§ EXERCISE REQUIREMENTS
When you copy from the entries that follow, take only the lines from the one with "pinky tip: (206, 178)" down to the one with "thumb mcp: (599, 492)", keeping both ends and dropping every picture.

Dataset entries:
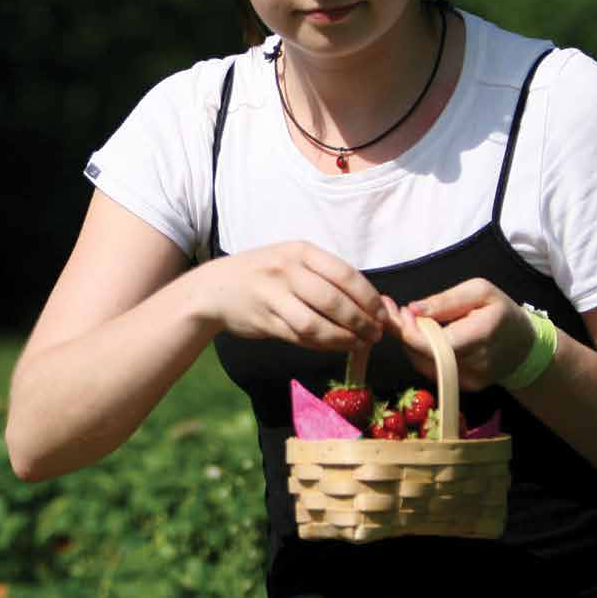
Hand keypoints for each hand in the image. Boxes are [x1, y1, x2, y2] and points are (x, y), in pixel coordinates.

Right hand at [191, 241, 384, 351]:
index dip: (369, 298)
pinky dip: (322, 345)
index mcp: (300, 251)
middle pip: (334, 302)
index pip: (345, 275)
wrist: (214, 289)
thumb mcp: (290, 260)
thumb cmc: (262, 274)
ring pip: (317, 324)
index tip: (382, 314)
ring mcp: (273, 296)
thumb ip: (324, 275)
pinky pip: (300, 337)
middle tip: (376, 334)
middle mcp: (286, 270)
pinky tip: (335, 346)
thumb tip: (369, 301)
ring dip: (343, 338)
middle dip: (361, 322)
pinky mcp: (265, 321)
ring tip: (359, 343)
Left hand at [381, 279, 536, 390]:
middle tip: (396, 313)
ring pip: (422, 363)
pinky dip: (422, 353)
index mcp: (480, 335)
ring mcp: (468, 380)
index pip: (432, 343)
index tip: (403, 310)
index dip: (410, 328)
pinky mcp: (462, 387)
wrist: (524, 346)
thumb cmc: (501, 312)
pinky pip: (431, 370)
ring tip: (410, 322)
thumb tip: (413, 309)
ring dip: (410, 343)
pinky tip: (423, 338)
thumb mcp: (480, 291)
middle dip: (404, 333)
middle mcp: (474, 364)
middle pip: (423, 354)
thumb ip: (446, 301)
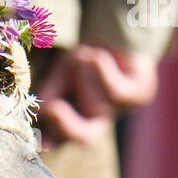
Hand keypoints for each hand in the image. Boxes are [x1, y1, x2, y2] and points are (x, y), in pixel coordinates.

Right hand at [36, 46, 157, 147]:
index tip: (38, 145)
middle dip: (67, 127)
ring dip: (84, 76)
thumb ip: (52, 93)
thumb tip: (43, 113)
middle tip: (51, 109)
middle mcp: (99, 120)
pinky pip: (117, 92)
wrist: (117, 32)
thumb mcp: (62, 73)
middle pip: (87, 136)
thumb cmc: (86, 57)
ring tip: (84, 54)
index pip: (63, 139)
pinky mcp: (139, 95)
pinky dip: (103, 72)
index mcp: (76, 119)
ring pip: (97, 106)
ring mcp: (120, 110)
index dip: (52, 145)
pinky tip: (97, 56)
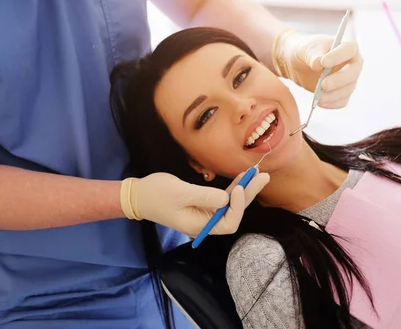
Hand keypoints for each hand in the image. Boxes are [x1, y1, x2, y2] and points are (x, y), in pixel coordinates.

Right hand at [121, 171, 269, 236]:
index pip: (229, 221)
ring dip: (243, 189)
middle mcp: (204, 223)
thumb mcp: (180, 193)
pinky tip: (241, 179)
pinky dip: (231, 188)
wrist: (137, 195)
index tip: (240, 187)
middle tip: (263, 176)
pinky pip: (220, 199)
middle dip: (248, 194)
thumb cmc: (156, 194)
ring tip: (257, 174)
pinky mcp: (200, 204)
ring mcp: (203, 214)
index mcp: (199, 225)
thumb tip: (227, 199)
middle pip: (233, 212)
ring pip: (229, 204)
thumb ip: (205, 197)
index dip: (238, 206)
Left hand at [272, 30, 362, 108]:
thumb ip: (313, 55)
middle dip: (339, 80)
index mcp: (346, 47)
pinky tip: (320, 103)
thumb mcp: (305, 49)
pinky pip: (341, 101)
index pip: (349, 50)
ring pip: (348, 89)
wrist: (297, 64)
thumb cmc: (305, 51)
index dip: (338, 57)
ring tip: (318, 97)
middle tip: (323, 85)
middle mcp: (351, 64)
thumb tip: (319, 64)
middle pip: (353, 73)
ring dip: (333, 95)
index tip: (324, 63)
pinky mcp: (340, 92)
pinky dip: (332, 103)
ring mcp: (348, 80)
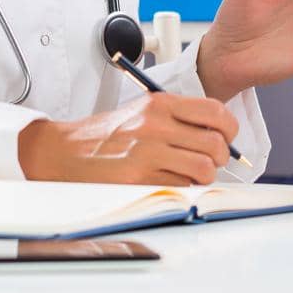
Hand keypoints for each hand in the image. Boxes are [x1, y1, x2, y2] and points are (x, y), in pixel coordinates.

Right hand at [17, 92, 238, 185]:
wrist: (63, 152)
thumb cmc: (106, 134)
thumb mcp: (142, 111)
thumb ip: (178, 117)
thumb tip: (218, 132)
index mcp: (160, 104)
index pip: (215, 111)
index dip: (229, 128)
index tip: (227, 137)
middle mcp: (156, 125)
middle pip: (215, 144)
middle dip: (220, 157)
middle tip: (210, 161)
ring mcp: (148, 153)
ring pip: (203, 169)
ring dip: (203, 177)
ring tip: (190, 175)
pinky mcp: (139, 178)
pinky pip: (181, 187)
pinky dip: (183, 189)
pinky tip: (169, 182)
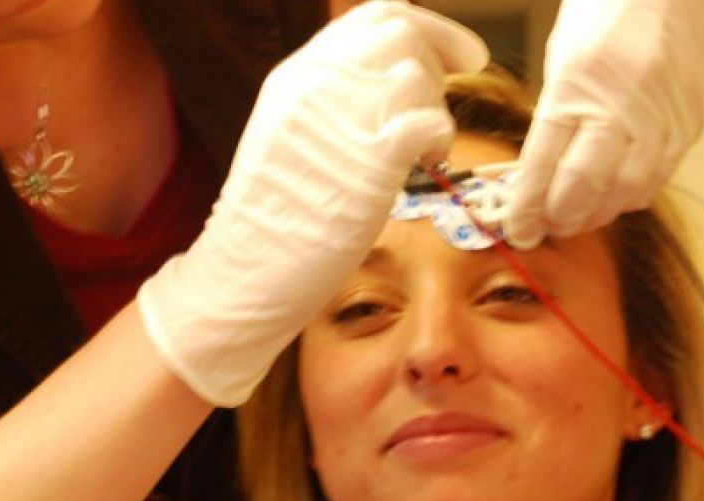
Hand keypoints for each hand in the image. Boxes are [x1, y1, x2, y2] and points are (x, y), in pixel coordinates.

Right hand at [137, 1, 488, 405]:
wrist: (245, 273)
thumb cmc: (278, 218)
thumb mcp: (293, 135)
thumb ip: (333, 98)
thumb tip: (394, 75)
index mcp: (296, 75)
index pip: (375, 16)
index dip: (429, 29)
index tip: (458, 57)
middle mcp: (314, 86)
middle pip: (400, 33)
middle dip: (437, 64)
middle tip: (438, 106)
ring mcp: (338, 122)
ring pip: (415, 72)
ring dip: (437, 106)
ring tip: (425, 147)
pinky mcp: (365, 166)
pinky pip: (426, 120)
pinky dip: (439, 136)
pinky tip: (427, 163)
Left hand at [500, 0, 703, 247]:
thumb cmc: (605, 18)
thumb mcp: (563, 61)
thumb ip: (555, 119)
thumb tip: (540, 180)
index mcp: (578, 83)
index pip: (544, 162)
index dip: (528, 205)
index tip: (518, 230)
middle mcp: (623, 103)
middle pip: (586, 185)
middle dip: (561, 217)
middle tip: (546, 227)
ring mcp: (663, 116)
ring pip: (628, 190)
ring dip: (599, 213)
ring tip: (578, 217)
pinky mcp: (690, 123)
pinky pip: (660, 176)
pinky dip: (633, 194)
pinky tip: (615, 195)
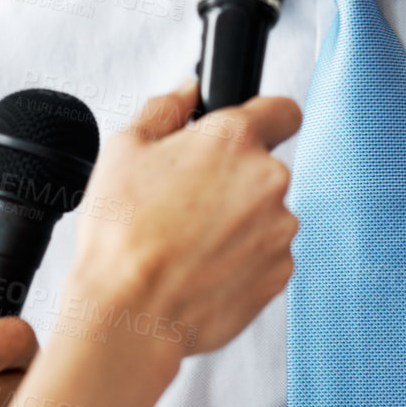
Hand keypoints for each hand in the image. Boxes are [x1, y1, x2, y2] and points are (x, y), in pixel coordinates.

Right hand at [65, 82, 301, 357]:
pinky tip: (203, 268)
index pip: (283, 110)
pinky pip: (266, 255)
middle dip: (234, 181)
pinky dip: (242, 259)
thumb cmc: (123, 236)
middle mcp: (268, 179)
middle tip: (188, 202)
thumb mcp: (124, 151)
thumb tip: (186, 92)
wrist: (132, 314)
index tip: (252, 132)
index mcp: (234, 139)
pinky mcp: (280, 272)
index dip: (266, 119)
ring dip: (239, 223)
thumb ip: (164, 109)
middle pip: (264, 169)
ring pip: (265, 215)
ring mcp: (279, 228)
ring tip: (189, 242)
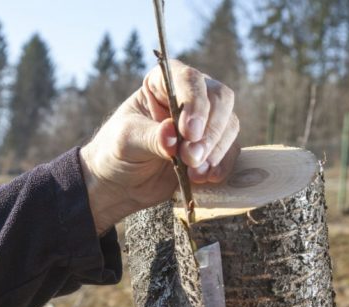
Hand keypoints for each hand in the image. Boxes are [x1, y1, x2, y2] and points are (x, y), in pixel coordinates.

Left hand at [81, 60, 239, 233]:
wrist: (120, 183)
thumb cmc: (117, 151)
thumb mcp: (126, 141)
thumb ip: (150, 137)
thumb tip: (172, 136)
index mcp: (164, 83)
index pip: (190, 80)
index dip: (195, 103)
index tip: (189, 133)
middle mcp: (190, 96)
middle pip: (220, 99)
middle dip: (209, 131)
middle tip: (192, 157)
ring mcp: (205, 121)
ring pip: (229, 125)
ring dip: (216, 151)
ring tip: (194, 174)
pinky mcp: (213, 147)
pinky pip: (231, 150)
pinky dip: (222, 165)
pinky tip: (206, 178)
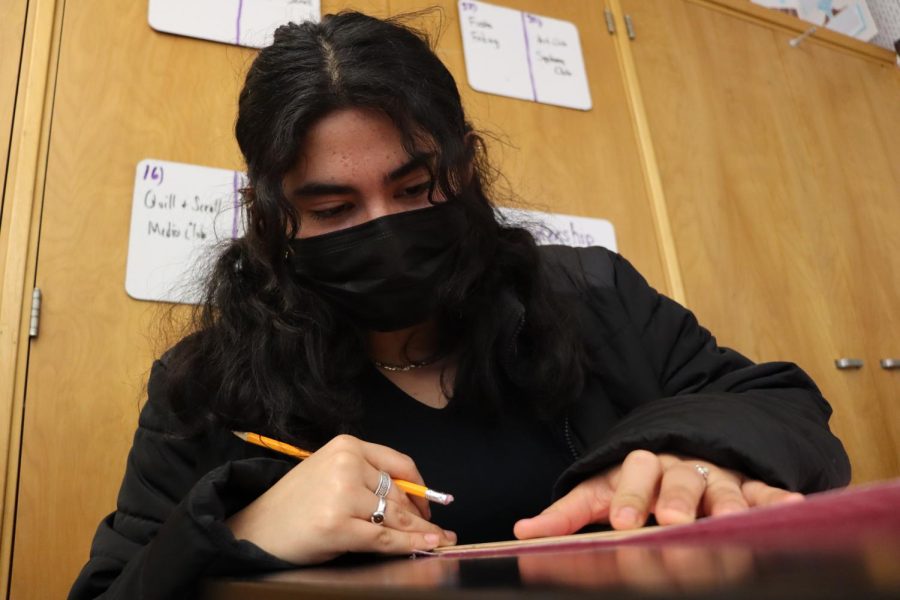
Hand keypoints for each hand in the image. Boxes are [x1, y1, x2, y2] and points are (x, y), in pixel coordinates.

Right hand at [226, 434, 455, 563]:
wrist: (255, 529)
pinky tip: (425, 546)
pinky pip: (383, 538)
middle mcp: (345, 464)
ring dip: (419, 532)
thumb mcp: (331, 475)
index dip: (419, 488)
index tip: (429, 504)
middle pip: (399, 493)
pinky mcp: (337, 525)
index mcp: (345, 445)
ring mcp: (341, 494)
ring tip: (437, 540)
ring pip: (395, 517)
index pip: (398, 463)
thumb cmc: (296, 505)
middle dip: (421, 516)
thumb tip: (416, 502)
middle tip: (439, 531)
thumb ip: (367, 480)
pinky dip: (408, 545)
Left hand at [514, 449, 803, 538]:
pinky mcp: (746, 485)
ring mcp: (714, 475)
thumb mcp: (599, 492)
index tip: (622, 521)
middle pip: (675, 480)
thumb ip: (566, 514)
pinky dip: (775, 499)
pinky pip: (763, 491)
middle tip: (671, 521)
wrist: (683, 445)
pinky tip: (793, 507)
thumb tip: (521, 532)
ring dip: (722, 502)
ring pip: (719, 486)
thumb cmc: (636, 482)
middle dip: (674, 500)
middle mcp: (677, 467)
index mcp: (639, 467)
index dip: (627, 497)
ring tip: (725, 521)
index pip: (630, 477)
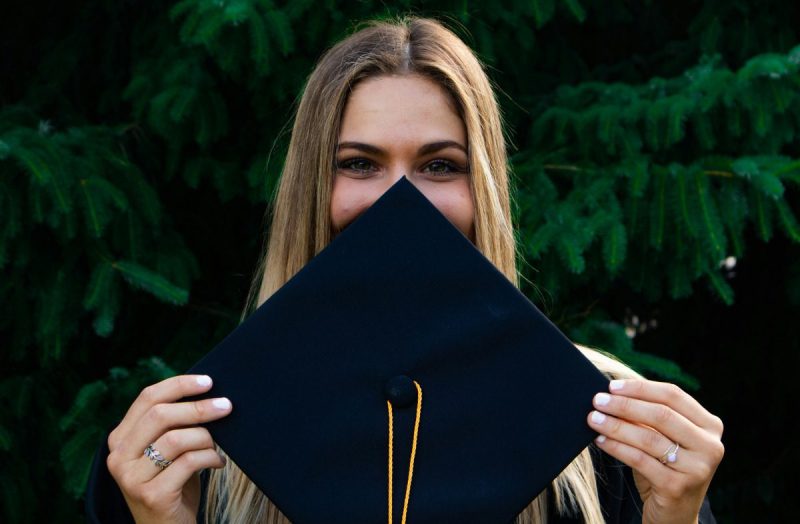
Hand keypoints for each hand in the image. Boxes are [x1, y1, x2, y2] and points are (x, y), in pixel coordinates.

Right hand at [106, 375, 232, 523]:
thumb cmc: (173, 484)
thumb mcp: (165, 451)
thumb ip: (172, 425)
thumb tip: (206, 392)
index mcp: (120, 439)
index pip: (147, 398)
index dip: (179, 384)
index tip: (208, 381)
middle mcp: (118, 457)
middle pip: (160, 415)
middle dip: (198, 408)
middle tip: (226, 406)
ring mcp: (132, 478)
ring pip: (176, 439)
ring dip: (206, 438)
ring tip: (216, 446)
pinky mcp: (152, 495)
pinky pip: (189, 463)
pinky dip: (210, 458)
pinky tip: (218, 463)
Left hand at [587, 379, 723, 523]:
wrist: (673, 516)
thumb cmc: (664, 468)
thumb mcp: (663, 439)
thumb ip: (648, 416)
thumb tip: (613, 392)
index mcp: (710, 426)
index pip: (673, 396)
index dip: (640, 388)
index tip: (612, 386)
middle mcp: (710, 446)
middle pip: (661, 414)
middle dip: (625, 405)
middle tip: (598, 400)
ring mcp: (697, 468)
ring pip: (649, 437)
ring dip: (616, 425)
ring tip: (593, 419)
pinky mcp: (678, 487)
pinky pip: (640, 460)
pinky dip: (617, 447)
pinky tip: (600, 439)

§ ANSWER SECTION
pinky tip: (206, 178)
Hand keypoints for each hand in the image. Boxes are [x1, y1, x2, y2] and points are (x, y), in pixel coordinates.

Right hand at [226, 434, 455, 563]:
wrist: (255, 529)
pinky tip: (425, 546)
pinky pip: (383, 538)
middle mcp: (345, 464)
ring dip: (419, 532)
thumb mcp: (331, 475)
index dip: (419, 488)
index tip: (429, 504)
middle pip: (399, 493)
pinky mcp: (337, 525)
index mcp: (345, 445)
ring mcp: (341, 494)
ring tip: (437, 540)
ring pip: (395, 517)
index pip: (398, 463)
thumb cmc: (296, 505)
middle dip: (421, 516)
thumb tip: (416, 502)
middle tip: (439, 531)
thumb ip: (367, 480)
pinky dip: (408, 545)
Left hand at [514, 449, 803, 538]:
pinky mcp: (746, 485)
ring mcp: (714, 475)
thumb mcp: (599, 492)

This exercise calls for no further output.